Начальник охраны, и без того изрядно вымотанный растянувшейся на два дня внештатной ситуацией, уже собирался оставить хозяина одного, когда тот спросил внезапно:
– А тебе кто больше нравится – карлики или великаны?
Замялся начальник: подобный вопрос никогда не приходил в его крутолобую и честную голову. Промычав что-то немелодическое, дождался, пока хозяин отпустит его движением подбородка, и с облегчением выскользнул из купе.
Вождь покрутил в руках увесистые, отливающие красным цилиндры. Затем открыл окно и по одному вышвырнул в темноту. Не видел, как втулки с тихим плеском вошли в волжскую воду, – просто лег, не раздеваясь, на купейную лавку и погрузился в сон.
Ему снились памятники. Отлитые из лучшей бронзы, тела их были огромны, как многоэтажные дома, а ноги – могучи, как столетние лиственницы. Вместо лиц – гладкие, слегка выпуклые овалы, напоминающие яичные бока без единой трещины. Это были герои будущего, история пока не знала их имен. Безлицые гиганты – то ли дюжина, то ли две – шагали по заволжским степям, переступая через речонки и деревеньки, руками разводя окутывающий мир плотный туман. На плече одного из них – не то мужчины, не то женщины – сидел он, новый вождь. Крепко держался за твердый бронзовый завиток, спадающий исполину на ухо, и щурился от мощных потоков воздуха, бьющих в лицо при каждом шаге гигантского спутника. Видел вокруг лишь бесконечное туманное море, над которым возвышались торсы металлических великанов; иногда в прорехах клочковатых облаков можно было разглядеть землю – где-то там, далеко внизу. Земля словно шевелилась, утекала из-под многотонных ног: табуны диких степных лошадок рвались убежать от смерти, но гибли и гибли под настигающими их исполинскими сапогами.

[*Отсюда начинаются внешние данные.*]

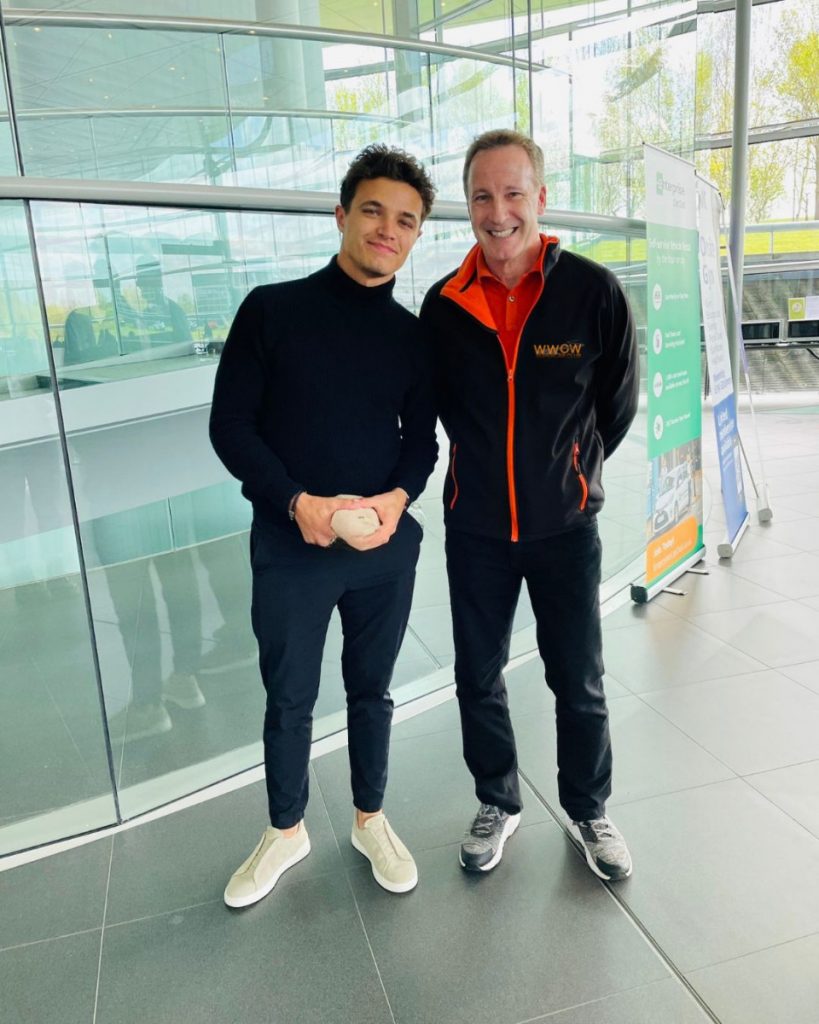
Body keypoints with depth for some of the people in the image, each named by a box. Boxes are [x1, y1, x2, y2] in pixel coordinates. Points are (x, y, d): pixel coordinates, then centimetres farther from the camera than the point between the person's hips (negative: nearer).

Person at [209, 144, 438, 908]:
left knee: (371, 690, 17)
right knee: (289, 700, 12)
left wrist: (398, 497, -14)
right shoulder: (272, 309, -5)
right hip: (290, 546, -2)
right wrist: (297, 501, -19)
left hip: (386, 548, 2)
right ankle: (285, 830, 36)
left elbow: (421, 438, 7)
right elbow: (230, 425, -6)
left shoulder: (412, 334, 4)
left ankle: (370, 820, 38)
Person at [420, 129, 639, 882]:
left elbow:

Истошного ржания и хруста костей слышно не было – туманная вата гасила звуки. Присмотревшись получше, вождь понял: вовсе и не лошадей давили тяжелые сапоги, а тараканами расползающихся во все стороны шустрых “Карликов”…
Он улыбнулся, по-детски сладко и беззащитно, перевернулся на другой бок, подтянул одеяло на озябшее плечо.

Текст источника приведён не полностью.